Monday, March 10, 2008

How to Build a Success Profile

Establishing Job Profile Context

1. Define the mission of the job.
a. What is the ultimate product or service produced?
b. How does this product or service contribute to the organization's strategy?
c. How would one know whether the mission was being accomplished successfully?
2. Describe the major outcomes/accomplishments required to achieve the mission.
a. Which outcomes does the organization NEED to have?
b. Which outcomes are NICE to have?
3. Define performance standards for each outcome NEEDED.
a. What does someone in this position need to know to achieve the outcomes?
b. What technical skills would be required to achieve the outcomes?
c. What experiences would someone need to have to successfully achieve the outcomes?
d. Which of these knowledge, skills, and experiences are possessed by the best performers, but not by the rest?
4. Identify barriers to achieving the mission and outcomes.
a. What has prevented people from succeeding in the past?
b. Which barriers are caused by knowledge, skill, or experience deficiencies?

Capturing Knowledge, Skill, Experience Requirements

NOTE: Save all knowledge, skill, and experience components for use as a master list of components. These will be used to validate the success profile.

5. Isolate knowledge components.
a. Circle points of knowledge identified as NEED to know, not nice to know (i.e. those that help the best performers in this position succeed beyond the rest of the performers in this same position).
b. To what degree must this knowledge be entrenched to be a best performer? (basic, intermediate, or expert)
6. Isolate skill components.
a. Circle skills that were identified as NEED to have, not nice to have (i.e. those that help the best performers in this position succeed beyond the rest of the performers in this same position).
b. To what degree must each skill be mastered to be a best performer? (basic, intermediate, or expert)
7. Isolate experience components.
a. Circle those experiences that truly differentiated the best from the rest in this position.
b.
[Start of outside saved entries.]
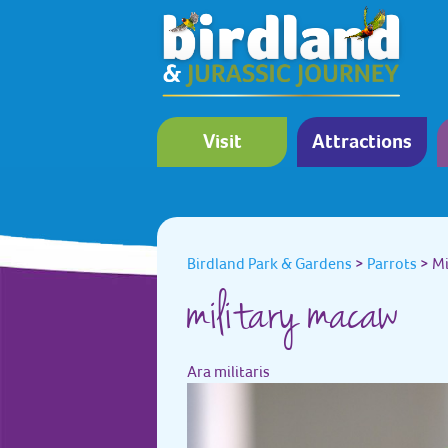
Visit
Attractions
Birdland Park & Gardens
>
Parrots
>
Mi
military macaw
Ara militaris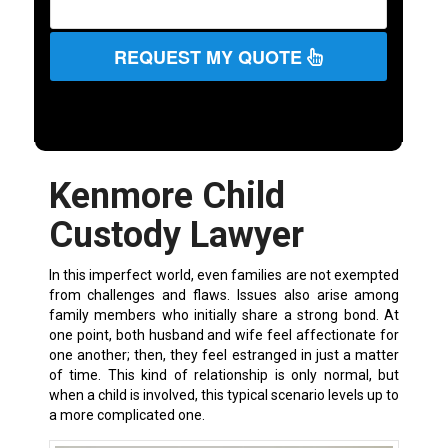
REQUEST MY QUOTE
Kenmore Child
Custody Lawyer
In this imperfect world, even families are not exempted
from challenges and flaws. Issues also arise among
family members who initially share a strong bond. At
one point, both husband and wife feel affectionate for
one another; then, they feel estranged in just a matter
of time. This kind of relationship is only normal, but
when a child is involved, this typical scenario levels up to
a more complicated one.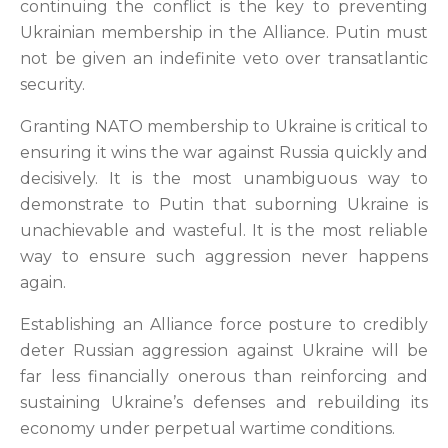
continuing the conflict is the key to preventing
Ukrainian membership in the Alliance. Putin must
not be given an indefinite veto over transatlantic
security.
Granting NATO membership to Ukraine is critical to
ensuring it wins the war against Russia quickly and
decisively. It is the most unambiguous way to
demonstrate to Putin that suborning Ukraine is
unachievable and wasteful. It is the most reliable
way to ensure such aggression never happens
again.
Establishing an Alliance force posture to credibly
deter Russian aggression against Ukraine will be
far less financially onerous than reinforcing and
sustaining Ukraine’s defenses and rebuilding its
economy under perpetual wartime conditions.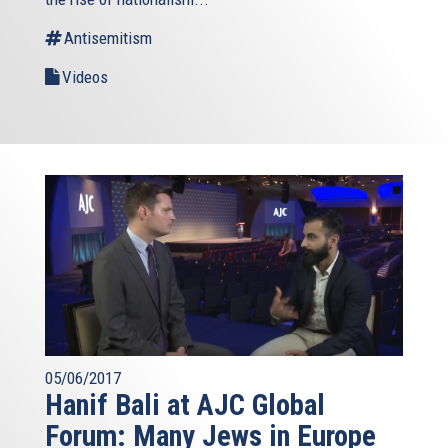
Antisemitism
Videos
05/06/2017
Hanif Bali at AJC Global
Forum: Many Jews in Europe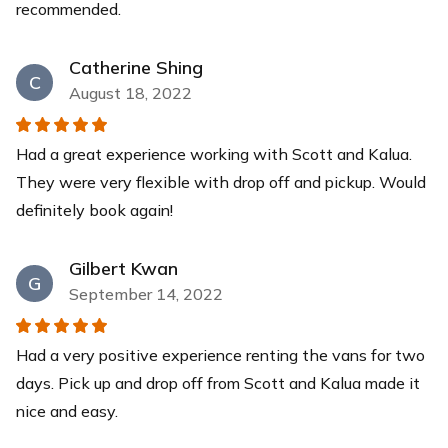
recommended.
Catherine Shing
C
August 18, 2022
Had a great experience working with Scott and Kalua.
They were very flexible with drop off and pickup. Would
definitely book again!
Gilbert Kwan
G
September 14, 2022
Had a very positive experience renting the vans for two
days. Pick up and drop off from Scott and Kalua made it
nice and easy.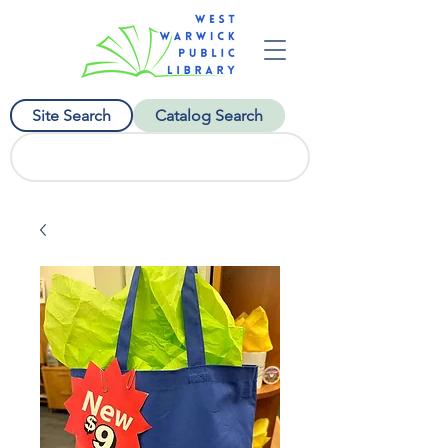
Site Search
Catalog Search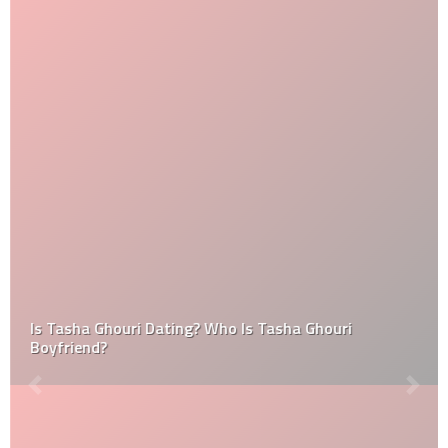
Is Tasha Ghouri Dating? Who Is Tasha Ghouri
Boyfriend?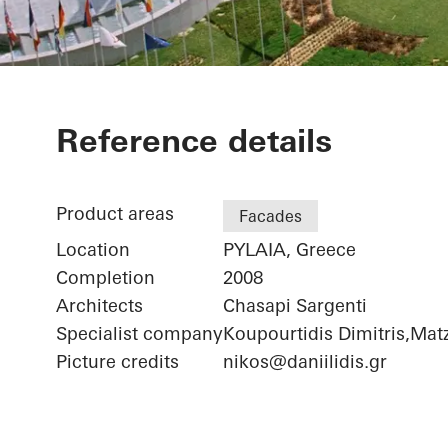
Iatriko Diava
Reference details
Product areas
Facades
Location
PYLAIA, Greece
Completion
2008
Architects
Chasapi Sargenti
Specialist company
Koupourtidis Dimitris,Matz
Picture credits
nikos@daniilidis.gr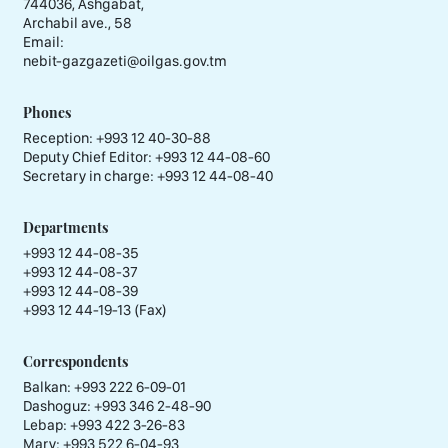
744036, Ashgabat,
Archabil ave., 58
Email:
nebit-gazgazeti@oilgas.gov.tm
Phones
Reception:
+993 12 40-30-88
Deputy Chief Editor:
+993 12 44-08-60
Secretary in charge:
+993 12 44-08-40
Departments
+993 12 44-08-35
+993 12 44-08-37
+993 12 44-08-39
+993 12 44-19-13 (Fax)
Correspondents
Balkan: +993 222 6-09-01
Dashoguz: +993 346 2-48-90
Lebap: +993 422 3-26-83
Mary: +993 522 6-04-93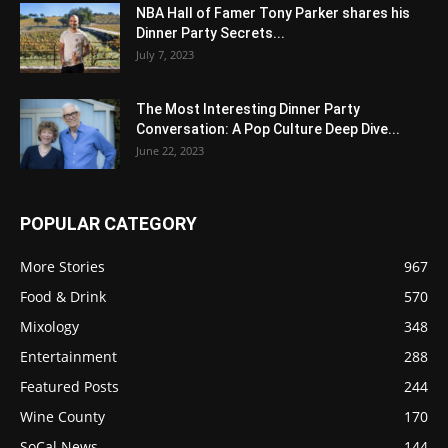
NBA Hall of Famer Tony Parker shares his
Dinner Party Secrets...
July 7, 2023
The Most Interesting Dinner Party
Conversation: A Pop Culture Deep Dive...
June 22, 2023
POPULAR CATEGORY
More Stories
967
Food & Drink
570
Mixology
348
Entertainment
288
Featured Posts
244
Wine County
170
SoCal News
144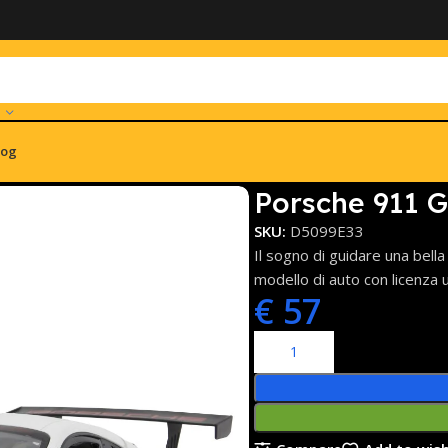
log
 bianco 2,4GHz
Porsche 911 G
SKU:
D5099E33
Il sogno di guidare una bell
modello di auto con licenza 
€
57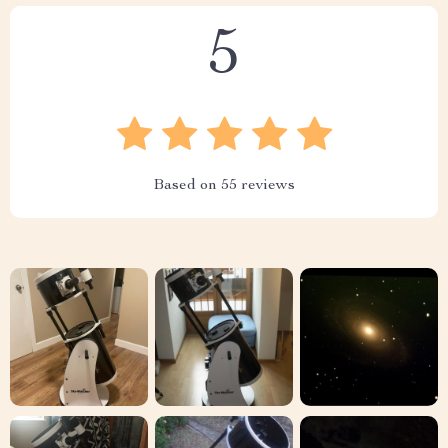
5
Based on
55
reviews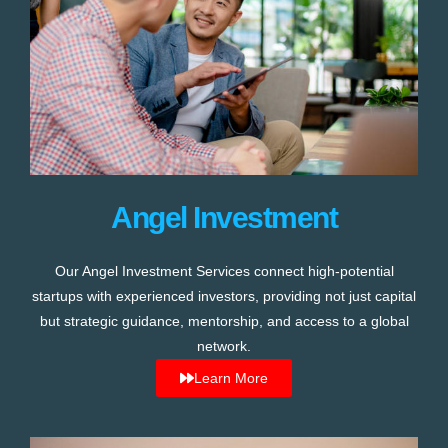
Angel Investment
Our Angel Investment Services connect high-potential
startups with experienced investors, providing not just capital
but strategic guidance, mentorship, and access to a global
network.
Learn More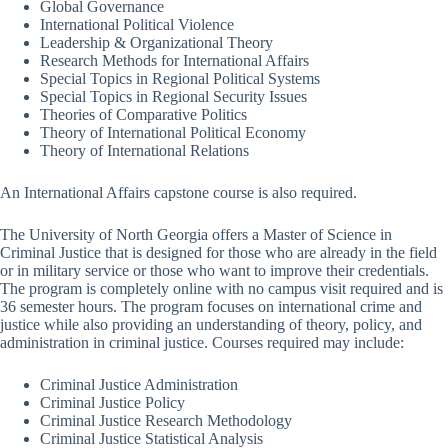
Global Governance
International Political Violence
Leadership & Organizational Theory
Research Methods for International Affairs
Special Topics in Regional Political Systems
Special Topics in Regional Security Issues
Theories of Comparative Politics
Theory of International Political Economy
Theory of International Relations
An International Affairs capstone course is also required.
The University of North Georgia offers a Master of Science in
Criminal Justice that is designed for those who are already in the field
or in military service or those who want to improve their credentials.
The program is completely online with no campus visit required and is
36 semester hours. The program focuses on international crime and
justice while also providing an understanding of theory, policy, and
administration in criminal justice. Courses required may include:
Criminal Justice Administration
Criminal Justice Policy
Criminal Justice Research Methodology
Criminal Justice Statistical Analysis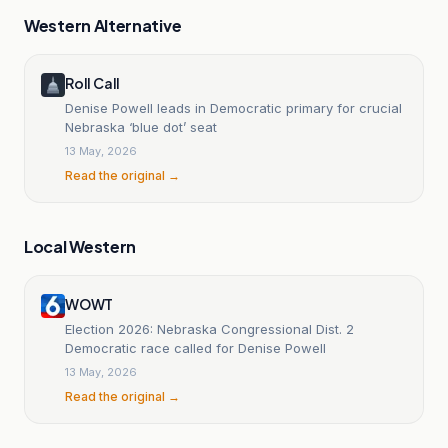
Western Alternative
Roll Call
Denise Powell leads in Democratic primary for crucial
Nebraska ‘blue dot’ seat
13 May, 2026
Read the original →
Local Western
WOWT
Election 2026: Nebraska Congressional Dist. 2
Democratic race called for Denise Powell
13 May, 2026
Read the original →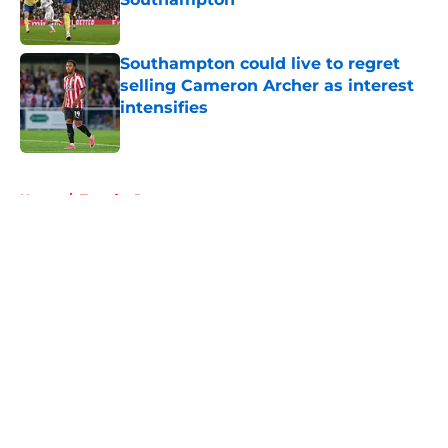
Published by on Invalid Date
Southampton could live to regret
selling Cameron Archer as interest
intensifies
Published by on Invalid Date
5 related articles loaded
Home
/
Transfer Rumors
About
Openings
Contact
Our 300+ Sites
FanSided Daily
Pitch a Story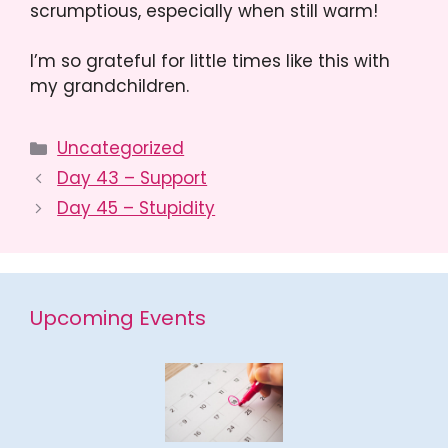
scrumptious, especially when still warm!
I’m so grateful for little times like this with
my grandchildren.
Categories
Uncategorized
Day 43 – Support
Day 45 – Stupidity
Upcoming Events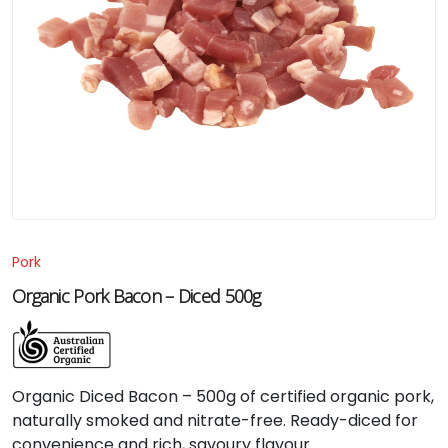
Pork
Organic Pork Bacon – Diced 500g
Organic Diced Bacon – 500g of certified organic pork,
naturally smoked and nitrate-free. Ready-diced for
convenience and rich, savoury flavour.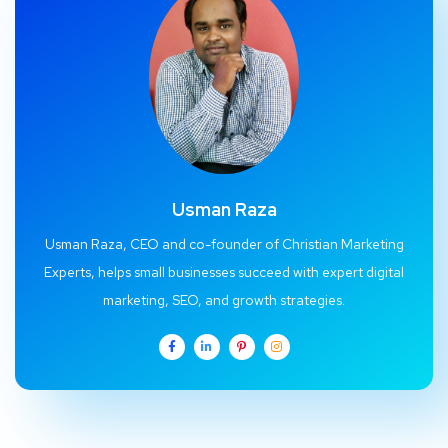
Usman Raza
Usman Raza, CEO and co-founder of Christian Marketing
Experts, helps small businesses succeed with expert digital
marketing, SEO, and growth strategies.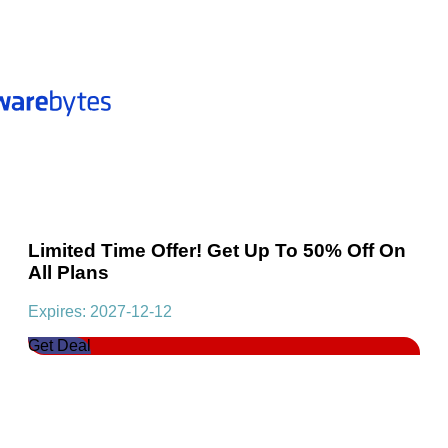
Limited Time Offer! Get Up To 50% Off On
All Plans
Expires: 2027-12-12
Get Deal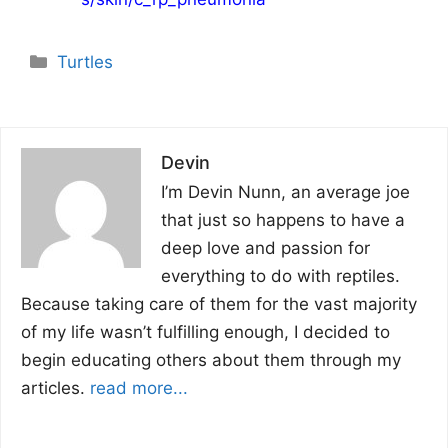
Categories
Turtles
Devin
I’m Devin Nunn, an average joe
that just so happens to have a
deep love and passion for
everything to do with reptiles.
Because taking care of them for the vast majority
of my life wasn’t fulfilling enough, I decided to
begin educating others about them through my
articles.
read more...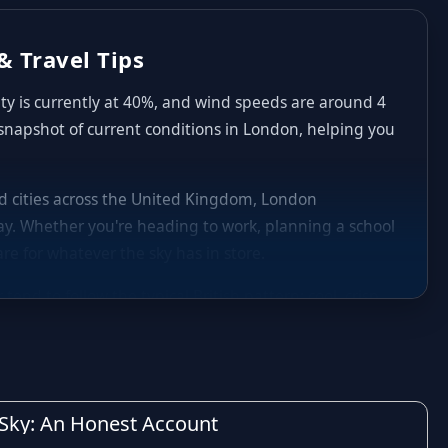
& Travel Tips
ity is currently at 40%, and wind speeds are around 4
 snapshot of current conditions in London, helping you
and cities across the United Kingdom, London
y. Whether you're heading to work, planning a school
re for whatever the sky has in store.
nd to follow the typical British pattern: cool, crisp
aily highs and lows in London can shift noticeably
nd occasional heavier spells of rain are common,
decide whether to carry an umbrella, plan indoor
h Sky: An Honest Account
Which of these experiences would a person have for at least a year before becoming a top performer?

Capturing Leadership Competencies

8. Leverage research. (In this example we will use Lominger's Leadership Architect, which includes 67 research-based leadership competencies.)
a. Mark competencies that are critical by level according to Lominger's research, add the Price of Admission and Competitive Edge unique to that level to the poster.
9. Modify based on incumbents.
a. Identify top three people in the position.
b. Sort through Lominger cards to find the top ten competencies that differentiate those three from the rest (i.e. the top three have more of this than anyone else).
c. Mark top ten on poster with colored dots or 'X' marks.
d. Discuss to reach consensus.
10. Narrow selected competencies down by presence in the general population.
a. Select 8-10 Price of Admission competencies for the Success Profile.
b. Select 5-9 Competitive Edge competencies for the Success Profile.

Validate the Profile

11. Assess all incumbents against all 67 competencies.
12. Identify highest performers and select competencies that they have more of than the other performers.